Sarah Maclay


Country: United States
Language(s): English

Uterus

The clouds give birth—I swear—
to a headfirst, orange
moon cocked halfway
down the sky, exactly split
in two. Its kitey edge,
a diameter, lights
an ocean aisle

and calls me
as its lantern
clock the half hour
to the sea, now parallel to the mast
of a fishing boat, to flashlights
held by fisherman on the beach—

it doesn’t disappear so much as sail
beyond my sight line
as a Chinese junk—

and leaves me
at the shore.

*

Night, stripped of color. I smell the ripe
sea: imagine your uterus exposed, in motion,
skimming the entire surface of your boy.
Imagine it’s dark. It wants you to come
with it, laughs at the way your body shakes
as you try to root yourself to land.

Forget your manners. Sweetness
is an irritation. You’re going to rupture
everything. Look at weather: clouds
and ocean, all those things
that spiral out
of what you call control.

 

Why keep a seed a seed?
Everything’s a seed.

*
That tide bulling at your ankles
has a message: look—the sea’s
not kidding around. In those rhythmic
bursts, the constant tug, the flat
sand you stepped into now conforms
exactly to your foot. Seconds later,
all that will be washed away.

Earth gets the proportions even righter
than our bodies: more than half the planet pulled
by something other than itself.

We forget, on land,
until the sea within
ruptures.

*

Maybe because they remembered the smell, the wild
horses of the Camargue come down to the sea.
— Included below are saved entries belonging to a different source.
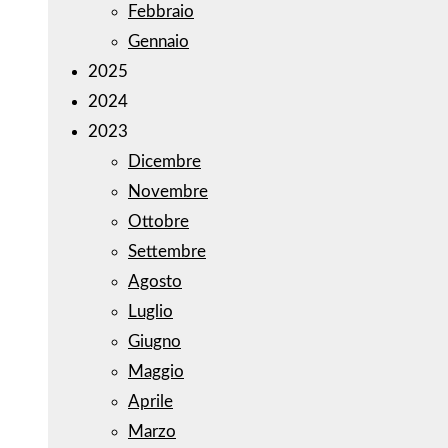
Febbraio
Gennaio
2025
2024
2023
Dicembre
Novembre
Ottobre
Settembre
Agosto
Luglio
Giugno
Maggio
Aprile
Marzo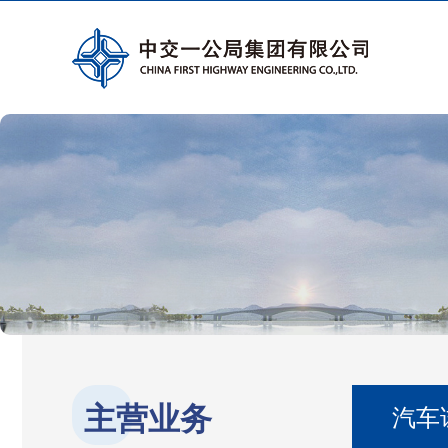
主营业务
汽车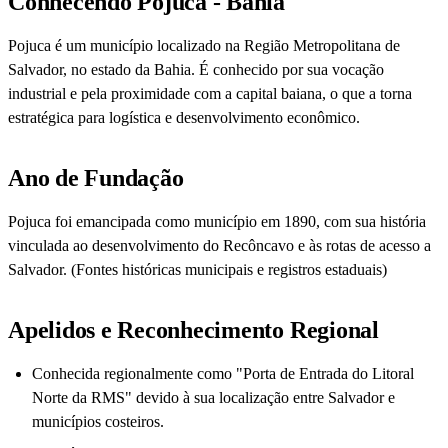
Conhecendo Pojuca - Bahia
Pojuca é um município localizado na Região Metropolitana de
Salvador, no estado da Bahia. É conhecido por sua vocação
industrial e pela proximidade com a capital baiana, o que a torna
estratégica para logística e desenvolvimento econômico.
Ano de Fundação
Pojuca foi emancipada como município em 1890, com sua história
vinculada ao desenvolvimento do Recôncavo e às rotas de acesso a
Salvador. (Fontes históricas municipais e registros estaduais)
Apelidos e Reconhecimento Regional
Conhecida regionalmente como "Porta de Entrada do Litoral
Norte da RMS" devido à sua localização entre Salvador e
municípios costeiros.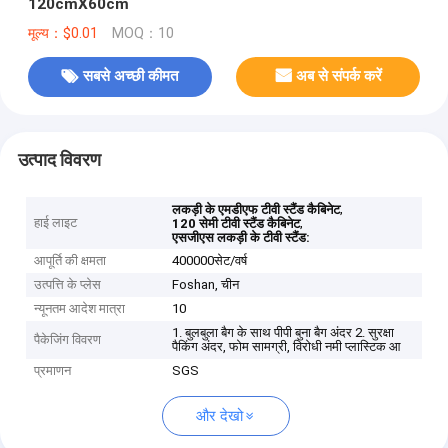
120cmX60cm
मूल्य：$0.01
MOQ：10
सबसे अच्छी कीमत
अब से संपर्क करें
उत्पाद विवरण
,
लकड़ी के एमडीएफ टीवी स्टैंड कैबिनेट
हाई लाइट
,
120 सेमी टीवी स्टैंड कैबिनेट
एसजीएस लकड़ी के टीवी स्टैंड:
आपूर्ति की क्षमता
400000सेट/वर्ष
उत्पत्ति के प्लेस
Foshan, चीन
न्यूनतम आदेश मात्रा
10
1. बुलबुला बैग के साथ पीपी बुना बैग अंदर 2. सुरक्षा
पैकेजिंग विवरण
पैकिंग अंदर, फोम सामग्री, विरोधी नमी प्लास्टिक आ
प्रमाणन
SGS
और देखो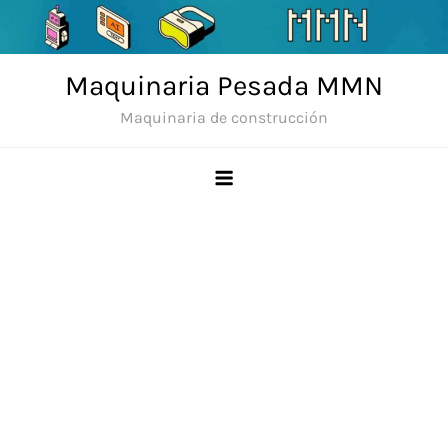
Skip
to
content
Maquinaria Pesada MMN
Maquinaria de construcción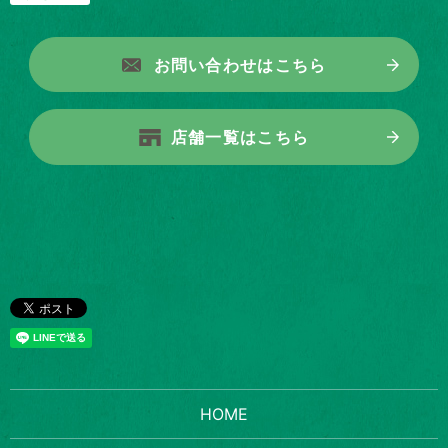
お問い合わせはこちら
店舗一覧はこちら
HOME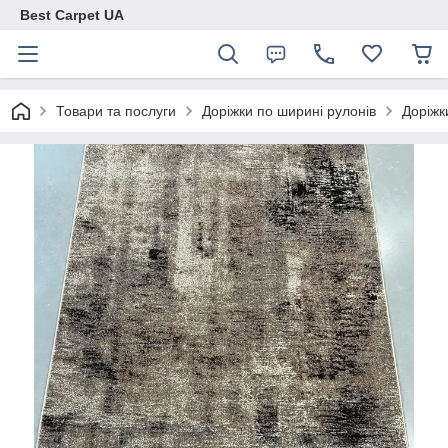
Best Carpet UA
Товари та послуги
Доріжки по ширині рулонів
Доріжк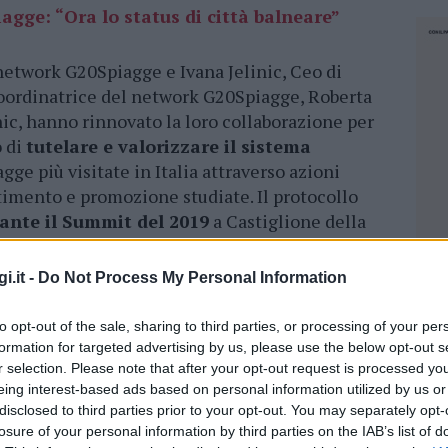
agge: “Ora lo status di città balneare”
network G20Spiagge e Ivana Jelinic, Ceo di
coordinatrice del network G20Spiagge, Roberta
inic, hanno rinnovato la loro collaborazione per
o di
tutelare e valorizzare il sistema
ge più visitate in Italia attraverso azioni
imento e promozione studiate. Il protocollo
ante il Summit del 2019
a Castiglione della
i.it -
Do Not Process My Personal Information
to opt-out of the sale, sharing to third parties, or processing of your per
e per risolvere
problemi comuni riguardanti
formation for targeted advertising by us, please use the below opt-out s
regionale e comunale. Il protocollo prevede lo
r selection. Please note that after your opt-out request is processed y
che sul sistema balneare
e un confronto
eing interest-based ads based on personal information utilized by us or
disclosed to third parties prior to your opt-out. You may separately opt-
. La collaborazione coinvolgerà stakeholder
losure of your personal information by third parties on the IAB’s list of
NEC
à sulle tematiche del G20Spiagge.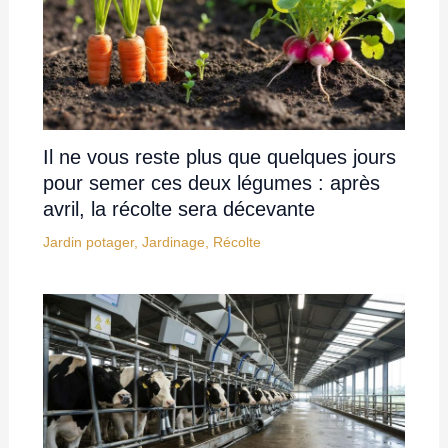
Il ne vous reste plus que quelques jours
pour semer ces deux légumes : après
avril, la récolte sera décevante
Jardin potager
,
Jardinage
,
Récolte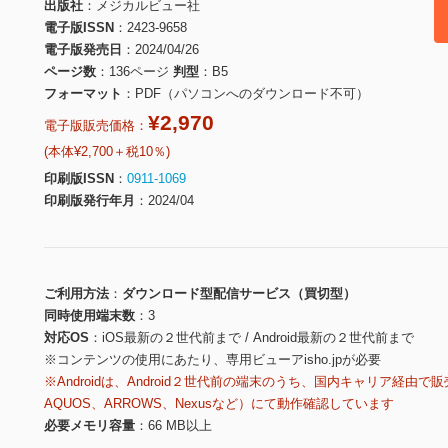
出版社
メジカルビュー社
電子版ISSN
2423-9658
電子版発売日
2024/04/26
ページ数
136ページ
判型
B5
フォーマット
PDF（パソコンへのダウンロード不可）
¥2,970
電子版販売価格：
(本体¥2,700＋税10％)
印刷版ISSN
0911-1069
印刷版発行年月
2024/04
ご利用方法
ダウンロード型配信サービス（買切型）
同時使用端末数
3
対応OS
iOS最新の２世代前まで / Android最新の２世代前まで
※コンテンツの使用にあたり、専用ビューアisho.jpが必要
※Androidは、Android２世代前の端末のうち、国内キャリア経由で販
AQUOS、ARROWS、Nexusなど）にて動作確認しています
必要メモリ容量
66 MB以上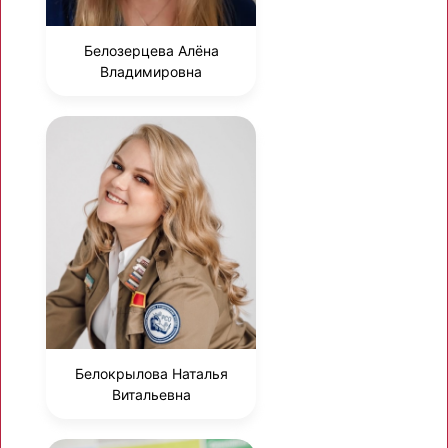
Белозерцева Алёна
Владимировна
Белокрылова Наталья
Витальевна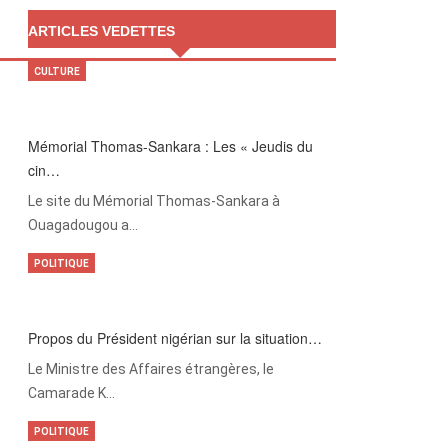
ARTICLES VEDETTES
CULTURE
Mémorial Thomas-Sankara : Les « Jeudis du
cin…
Le site du Mémorial Thomas-Sankara à
Ouagadougou a…
POLITIQUE
Propos du Président nigérian sur la situation…
Le Ministre des Affaires étrangères, le
Camarade K…
POLITIQUE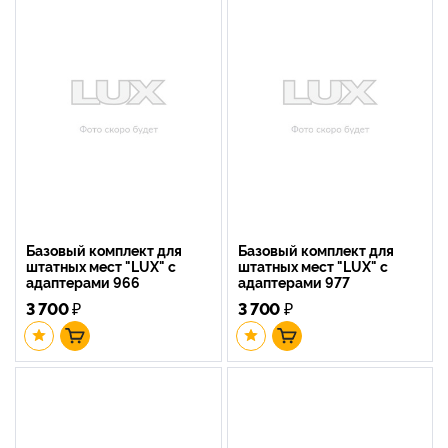
Базовый комплект для
Базовый комплект для
штатных мест "LUX" с
штатных мест "LUX" с
адаптерами 966
адаптерами 977
3 700
₽
3 700
₽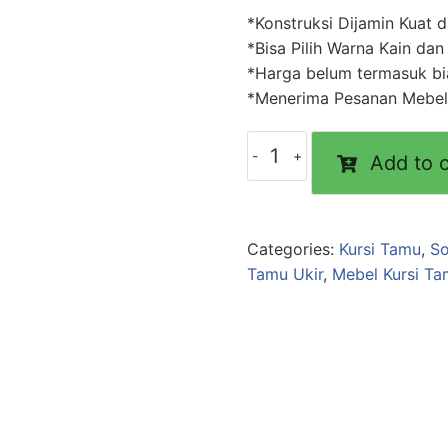
*Konstruksi Dijamin Kuat 
*Bisa Pilih Warna Kain dan
*Harga belum termasuk bia
*Menerima Pesanan Mebel
Add to c
Categories:
Kursi Tamu
,
So
Tamu Ukir
,
Mebel Kursi Ta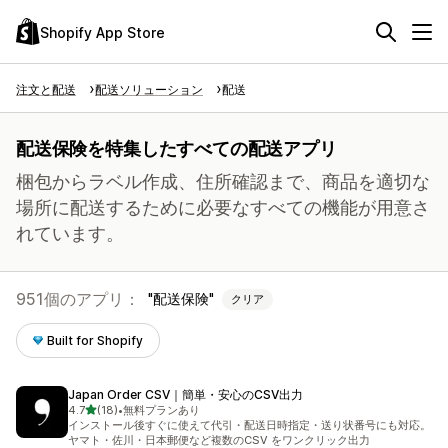
Shopify App Store
注文と配送
配送ソリューション
配送
配送保険を特集したすべての配送アプリ
梱包からラベル作成、住所確認まで、商品を適切な
場所に配送するために必要なすべての機能が用意さ
れています。
951個のアプリ：
配送保険
クリア
Built for Shopify
Japan Order CSV｜簡単・安心のCSV出力
5つ星中
4.7
(18)
•
無料プランあり
合計レビュー数：18件
インストール後すぐに使えて代引・配送日時指定・送り状番号にも対応。
ヤマト・佐川・日本郵便など複数のCSV をワンクリック出力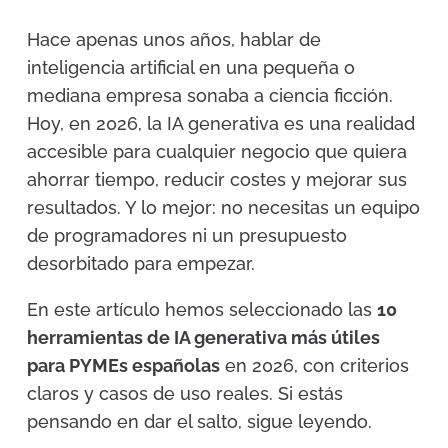
Hace apenas unos años, hablar de
inteligencia artificial en una pequeña o
mediana empresa sonaba a ciencia ficción.
Hoy, en 2026, la IA generativa es una realidad
accesible para cualquier negocio que quiera
ahorrar tiempo, reducir costes y mejorar sus
resultados. Y lo mejor: no necesitas un equipo
de programadores ni un presupuesto
desorbitado para empezar.
En este artículo hemos seleccionado las
10
herramientas de IA generativa más útiles
para PYMEs españolas
en 2026, con criterios
claros y casos de uso reales. Si estás
pensando en dar el salto, sigue leyendo.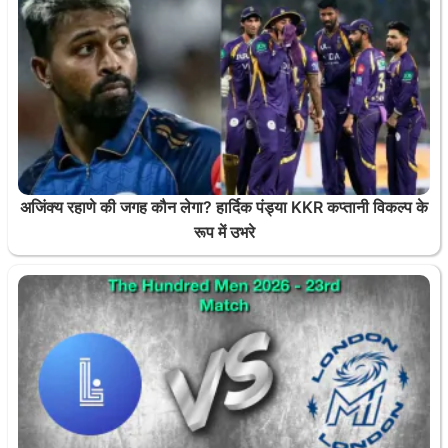
अजिंक्य रहाणे की जगह कौन लेगा? हार्दिक पंड्या KKR कप्तानी विकल्प के
रूप में उभरे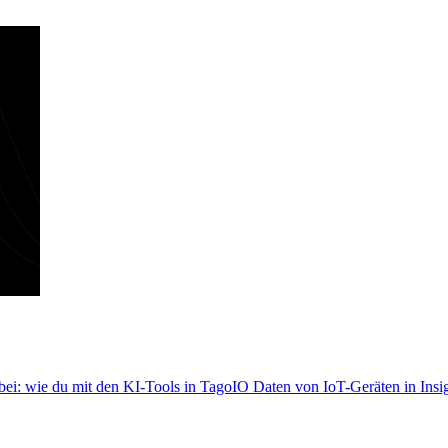
i: wie du mit den KI-Tools in TagoIO Daten von IoT-Geräten in Insig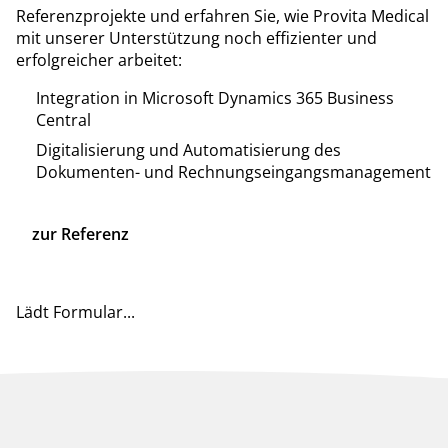
Referenzprojekte und erfahren Sie, wie Provita Medical
mit unserer Unterstützung noch effizienter und
erfolgreicher arbeitet:
Integration in Microsoft Dynamics 365 Business
Central
Digitalisierung und Automatisierung des
Dokumenten- und Rechnungseingangsmanagement
zur Referenz
Lädt Formular...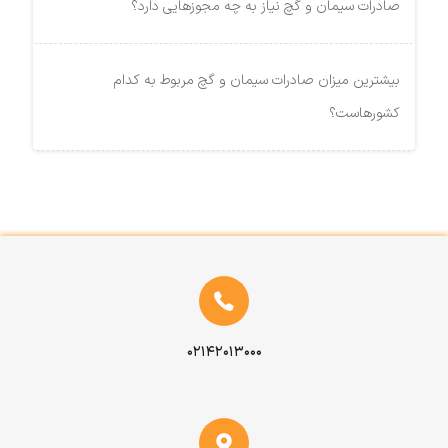
صادرات سیمان و گچ نیاز به چه مجوزهایی دارد؟
بیشترین میزان صادرات سیمان و گچ مربوط به کدام
کشورهاست؟
۰۲۱۴۲۰۱۳۰۰۰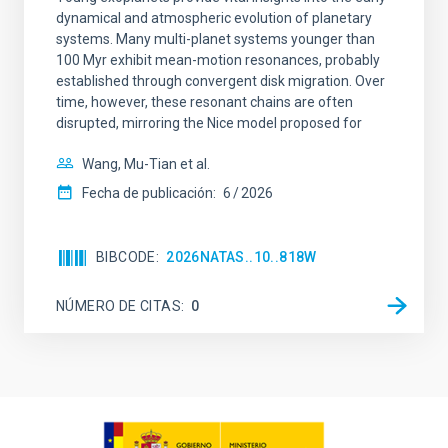
dynamical and atmospheric evolution of planetary
systems. Many multi-planet systems younger than
100 Myr exhibit mean-motion resonances, probably
established through convergent disk migration. Over
time, however, these resonant chains are often
disrupted, mirroring the Nice model proposed for
Wang, Mu-Tian et al.
Fecha de publicación:
6
2026
BIBCODE
2026NATAS..10..818W
NÚMERO DE CITAS
0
Maybe because they remember the way it felt
to be surrounded by the fluid of another
filled with the pulse of its own giant life,

even their manes—curling into a froth of wind—
echo waves and yes, their nostrils flare—
they cannot help it.

Listen: you can hear it in the echo of your pulse:

The black mares pound the night beach.
The black mer pounds the night.

 

Yard Work

I’ll clear the old, putrid fruit,
the carcasses of bees where oranges have fallen
and the drying turds the dogs have dropped.
I’ll sweep away the fallen avocado leaves
grown snowy with their infestations,
snip the stems of toppled flowers, toss them.
I’ll yank he hose across the grass,
turn the rusty faucet,
let the lawn moisten
to a loose, runny black.
I’ll water the rosemary
till I can smell it on my fingers.
Time to grab the trowel.
Time to dig.
To take off the gloves.
Let the handle callous the palm.
Time to fill the fingernails
with dirt.
Time to brush the trickle from your forehead.
Time to plant the bulb,
to fill the hole with loam and water,
covering the roots.
Time to join the soil to soil
until the night is jasmine
and a thickness like a scent of lilies
rises off the bed;
until the stalks of the naked ladies fall to the ground,
twisting on their roots;
until our broken fists lie blooming.